Key Takeaways:
- The European Commission’s (EC) proposed amendments to the ELTIF 2.0 rules provide the increased flexibility industry has been calling for.
- Changes aim to improve liquidity requirements, notice periods, and cost disclosures.
- The EC acknowledges there is no one size fits all approach to ELTIF liquidity management and looks to align ELTIF 2.0 with AIFMD 2.0 liquidity rules.
The European Commission (EC) has published its proposed amendments to the ELTIF 2.0 rules, advocating for the flexibility needed to make the funds a success.
The EC suggests the amendments are “more proportionate” than the European Securities and Markets Authority’s (ESMA) draft regulatory technical standards (RTS) published in 2023. Industry’s initial sentiment is that the amendments make the ELTIF 2.0 more commercially viable.
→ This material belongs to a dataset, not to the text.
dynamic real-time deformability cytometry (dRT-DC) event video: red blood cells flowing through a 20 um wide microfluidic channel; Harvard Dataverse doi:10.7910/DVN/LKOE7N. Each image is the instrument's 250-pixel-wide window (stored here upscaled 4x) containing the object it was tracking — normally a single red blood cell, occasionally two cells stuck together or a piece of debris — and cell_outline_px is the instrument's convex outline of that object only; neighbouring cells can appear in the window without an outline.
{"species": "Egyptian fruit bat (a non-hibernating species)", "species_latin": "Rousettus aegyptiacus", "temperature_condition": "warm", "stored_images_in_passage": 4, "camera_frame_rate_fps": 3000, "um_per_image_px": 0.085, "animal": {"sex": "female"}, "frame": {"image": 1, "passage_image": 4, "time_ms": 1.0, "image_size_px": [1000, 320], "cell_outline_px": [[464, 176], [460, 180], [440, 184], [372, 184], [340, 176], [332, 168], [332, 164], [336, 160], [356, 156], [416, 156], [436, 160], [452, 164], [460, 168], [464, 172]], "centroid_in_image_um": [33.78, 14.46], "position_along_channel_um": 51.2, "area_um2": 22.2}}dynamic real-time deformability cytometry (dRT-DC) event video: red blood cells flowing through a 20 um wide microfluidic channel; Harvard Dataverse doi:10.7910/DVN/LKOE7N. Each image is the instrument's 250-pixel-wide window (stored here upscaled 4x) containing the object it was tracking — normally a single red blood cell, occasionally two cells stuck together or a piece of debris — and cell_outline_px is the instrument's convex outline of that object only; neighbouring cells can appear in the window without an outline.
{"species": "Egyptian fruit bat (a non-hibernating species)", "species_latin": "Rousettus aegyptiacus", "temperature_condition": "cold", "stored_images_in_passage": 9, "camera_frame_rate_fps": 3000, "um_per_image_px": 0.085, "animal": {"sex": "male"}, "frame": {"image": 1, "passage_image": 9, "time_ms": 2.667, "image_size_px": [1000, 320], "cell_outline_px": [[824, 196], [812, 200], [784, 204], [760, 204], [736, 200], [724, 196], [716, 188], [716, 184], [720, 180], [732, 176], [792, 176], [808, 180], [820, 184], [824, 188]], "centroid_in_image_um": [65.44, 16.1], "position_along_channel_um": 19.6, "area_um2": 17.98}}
ESMA must now decide if increasing flexibility in one of the cornerstone regulatory reforms within the EU Capital Markets Union1 is appropriate.
The Primary Revisions Requested by the EC Include:
- Removal of the minimum notice period of 12 months for investors for fund redemptions.
- Option of alternative liquidity management tools, such as redemption gates, as opposed to single option of fixed percentage “liquidity pockets” linked to length of the notice periods. The implementation and activation of redemption gates is not limited to “certain specific circumstances” or exclusively contingent on the notice period set out in the calibration table previously proposed by ESMA’s draft RTS.
- Principles based approach to match the situation and characteristics of the specific ELTIF. They favor rules which consider the principle of proportionality, the market practices, and the individual situations of ELTIFs.
- Possibility to use other liquidity management tools aligned to AIFMD 2.0 rather than the narrow list in the draft RTS, and no restrictions on general gating provisions.
- Request for common definitions, calculation methodology, and presentation formats of costs to align with existing regulations such as MIFID 2, PRIIPs, and AIFMD.
The revisions address a strong industry desire, as we flagged in our last ELTIF 2.0 blog, for increased flexibility so that the potential of ELTIF 2.0 could be fully captured. BBH recently explored this potential in our 2024 Fund Distribution Outlook, which reveals that nearly 50% of managers we surveyed are looking to go to market with ELTIFs in the next three years.
The proposed changes are very welcome in that they aim to improve liquidity requirements, notice periods, and cost disclosures very much aligned with prior industry advocacy submissions. Some of the original proposals created practical and operational challenges for ELTIF 2.0 manufacturers but the EC appears to remove some of the most challenging requirements and offer more choice, particularly around redemption terms. For example, the proposal for 40% minimum liquid assets to be held for any ELTIF with a notice period of less than six months made such funds unviable in the market.
As such, it is most welcome to see the EC acknowledge that there should not be a one size fits all approach to ELTIF liquidity management and look to align ELTIF 2.0 with AIFMD 2.0 liquidity rules.
More Good News!
The positive ELTIF vibes continued when the Central Bank of Ireland published its ELTIF Chapter to its AIF Rulebook on March 11, 2024. In essence, the Irish ELTIF 2.0 regime is now live and ELTIF 2.0 application forms can now be submitted for Irish ELTIFs.
What’s Next?
ESMA must respond to the EC’s request by April 17, 2024, with revised RTS taking into consideration the EC’s comments, failing which the EC may adopt RTS with the amendments it considers relevant, or reject it.
With the direction of ELTIF 2.0 policy now trending in a positive fashion, managers who had previously assessed launching semi-liquid or open-ended ELTIFs may revisit those ideas.
With ESMA expected to follow the EC suggestions, the ELTIF 2.0 final rules will be concluded shortly, and it looks like the ruleset will be attractive for fund manufacturers. An attractive ELTIF 2.0 product will stimulate more launches which in turn brings natural competition between asset managers. This, in turn, is good for investors since it usually results in price competition and makes the products more cost efficient.
1A package of regulatory reforms to promote Europe’s growth by channeling individuals’ savings into investment products.